Ryanair has promised to notify all customers of their rights to compensation, including rebooking on other airlines, as it attempted to avert legal action by the UK aviation watchdog.
The Civil Aviation Authority had ordered the airline to tell hundreds of thousands of passengers how it would provide alternatives to their cancelled flights, after it announced a further 18,000 flights would be axed from its schedules.
Ryanair promised to give full refunds, or rebooking on other Ryanair flights or comparable, low-cost carriers, as well as reimbursement of “reasonable out of pocket expenses”.
It said it had emailed all customers again to clarify their rights to refunds, after a wave of criticism from passengers, government and consumer groups. But Ryanair also took a swipe at the CAA, claiming it had not enforced similar action on British Airways after the IT meltdown that caused widespread cancellations in May.
The CAA said it was examining Ryanair’s response.
Ryanair’s chief marketing officer, Kenny Jacobs, said: “We apologise again sincerely for the disruption and inconvenience our rostering failure has caused some of our customers.”
He said more than 90% of the 400,000 customers affected by the latest schedule changes would be refunded or rebooked by Sunday, while 97% of the first wave of cancelled passengers had been helped already, while all were receiving travel vouchers as well. He added: “We have restored the reliability and punctuality of our flight operations. Over the past seven days we have operated over 15,000 flights with over 96% of our first wave morning departures operating on time, or with zero flight cancellations.”
Referring to the EU passenger compensation law, EU261, he added: “We have taken on extra customer service staff and are moving now to process and expedite all EU261 claims from affected customers. We are committed to processing all such claims within 21 days of receipt and hope to have all such claims settled before the end of October.”
Earlier this week, the CAA’s chief executive, Andrew Haines, had given Ryanair an ultimatum, writing: “This issue is urgent, as passengers may already have been disadvantaged by taking a decision based on misleading information provided by Ryanair.” The CAA set a Friday, 5pm deadline for Ryanair to issue a press release addressing its concerns.
The CAA had condemned Ryanair for wrongly claiming it was not obliged to arrange new flights for passengers on rival airlines, and “omitting material information” about their rights.
The airline said it would scrap 18,000 flights on 34 routes between November 2017 and March 2018, affecting nearly 400,000 passengers. The move came a week after a first wave of cancellations was announced, with the company citing a problem with pilots’ rosters.
A group of pilots on Friday appealed directly to Ryanair shareholders, urging them to call an extraordinary general meeting (EGM) to quiz O’Leary and his directors. They warned shareholders could see their investments suffer if they did not intervene to ensure the airline’s relationship with pilots and cabin crew does not deteriorate.

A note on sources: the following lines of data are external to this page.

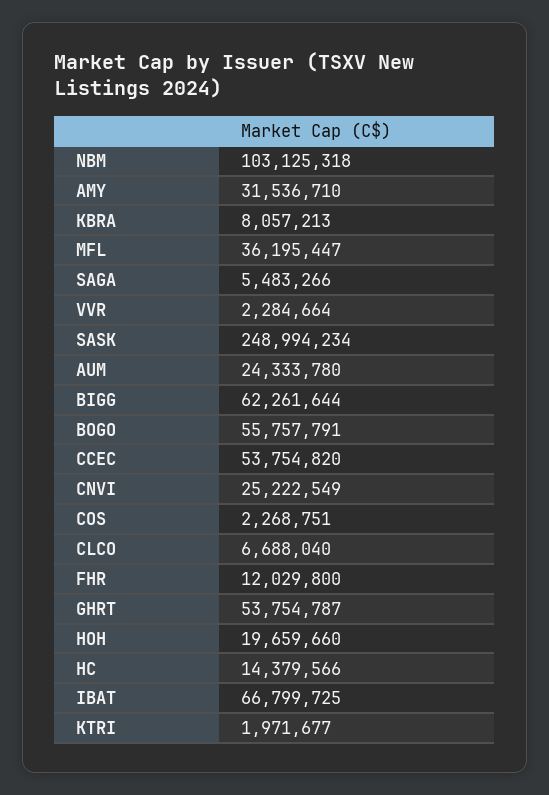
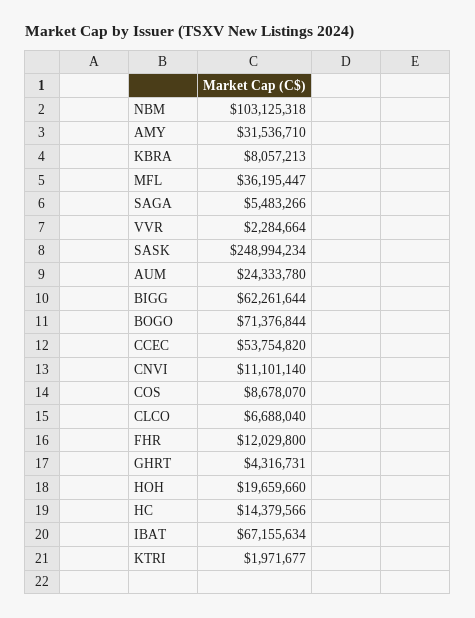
  {
    "NBM": 103125318,
    "AMY": 31536710,
    "KBRA": 8057213,
    "MFL": 36195447,
    "SAGA": 5483266,
    "VVR": 2284664,
    "SASK": 248994234,
    "AUM": 24333780,
    "BIGG": 62261644,
-   "BOGO": 55757791,
+   "BOGO": 71376844,
    "CCEC": 53754820,
-   "CNVI": 25222549,
+   "CNVI": 11101140,
-   "COS": 2268751,
+   "COS": 8678070,
    "CLCO": 6688040,
    "FHR": 12029800,
-   "GHRT": 53754787,
+   "GHRT": 4316731,
    "HOH": 19659660,
    "HC": 14379566,
-   "IBAT": 66799725,
+   "IBAT": 67155634,
    "KTRI": 1971677
  }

In an open letter, they said staff were disillusioned due to a “lack of wisdom, focus and a longer term strategy for the company”, warning that the company could face a wave of resignations by experienced pilots.
“The continuing problems at Ryanair show no signs of abating in the short term,” they said. “The Ryanair pilot group and staff firmly believe that these problems will only get worse. Ryanair management seem to be adopting a ‘head in the sand’ attitude towards the pilot shortage, which has been widely acknowledged by the aviation industry.”
Ryanair has denied it has been affected by a shortage of pilots.
“We feel that the shareholders should take action as soon as possible to protect their investments before these issues at Ryanair are compounded.”
The group said investors should use an EGM to question some of Ryanair’s assertions about the severity of its flight cancellations and the likelihood that more will follow.
They added that cancellations “will continue beyond March 2018 despite the communications from management”
Passengers waiting to depart on flights from Luton airport on Friday were scathing about Ryanair.
“We’re just glad we are not flying with them,” said Lianne Dolan, a nurse, ahead of flying to Amsterdam for a short break with 10 friends.
Expectations of Ryanair were not high among any of the Luton passengers who spoke to the Guardian. Paul Carvall, 53, who was flying with the airline to Kerry for a wedding, said: “I think really you’ve got to temper whatever you think about them with the fact that they are an out-and-out budget airline. Michael O’Leary does set out his stall like that.
“He’s got previous hasn’t he? He’s an abrasive fellow but he’s from the school of no publicity is bad publicity. He’s talked about passengers in the past being cattle, making them stand up, charging them for the toilet.”